Jan. 31 (Bloomberg) -- New Jersey’s ability to move toward full pension contributions will be “challenging” and may conflict with goals such as controlling property-tax growth and funding schools and infrastructure, Fitch Ratings said.
Governor Chris Christie’s budget for the fiscal year that ends June 30 funds only 14 percent of the pension payment recommended by actuaries, even after his benefit changes enacted last year, Fitch said in a report today. Pension demands will rise if the state fails to achieve its 8.25 percent assumed return on investments, the company said.
New Jersey’s pension funds, with $67.2 billion of assets, returned 1.7 percent last year as gains from debt, private-equity and real estate investments tempered losses from global stocks. The funds have an annualized 10-year return of 5.1 percent, according to reports released last week by the treasury’s investment division.
The state’s estimated pension-funding deficit fell to $36.3 billion from $53.9 billion after passage of Christie’s benefits plan. The gap then swelled $5.5 billion to $41.8 billion for the 12 months through June after Christie skipped a pension payment.
“Fitch’s report shows again why pension reform was so vital,” Andrew Pratt, a spokesman for Treasurer Andrew Sidamon-Eristoff, said in an e-mail. “The unfunded liability for fiscal 2011 would be $20 billion higher if pension reform had not passed.”
The bills Christie signed in June raised requirements for early retirement, boosted employee contributions to pensions and health care, increased the minimum retirement age for new employees to 65 from 62 and froze cost-of-living increases.

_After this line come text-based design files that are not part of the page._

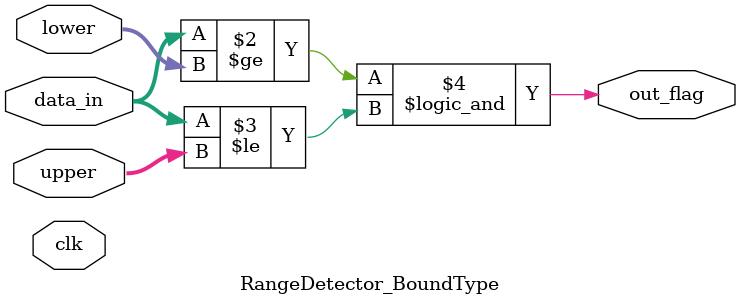
<source format=sv>
module RangeDetector_BoundType #(
    parameter WIDTH = 8,
    parameter INCLUSIVE = 1 // 0:exclusive
)(
    input clk,
    input [WIDTH-1:0] data_in,
    input [WIDTH-1:0] lower,
    input [WIDTH-1:0] upper,
    output reg out_flag
);
always @(*) begin
    if(INCLUSIVE)
        out_flag = (data_in >= lower) && (data_in <= upper);
    else
        out_flag = (data_in > lower) && (data_in < upper);
end
endmodule
</source>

A 2010 law required the state to begin phasing in full payments over seven years after a decade of lapsed funding. Christie, 49, a first-term Republican, this year budgeted $484 million for a payment. Actuaries recommended the state put in $3 billion.
New Jersey’s unfunded pension liability will continue to grow because of the failure to make the full contributions until fiscal 2018, Fitch said. The company rates New Jersey’s general-obligation debt AA-, its fourth-highest grade.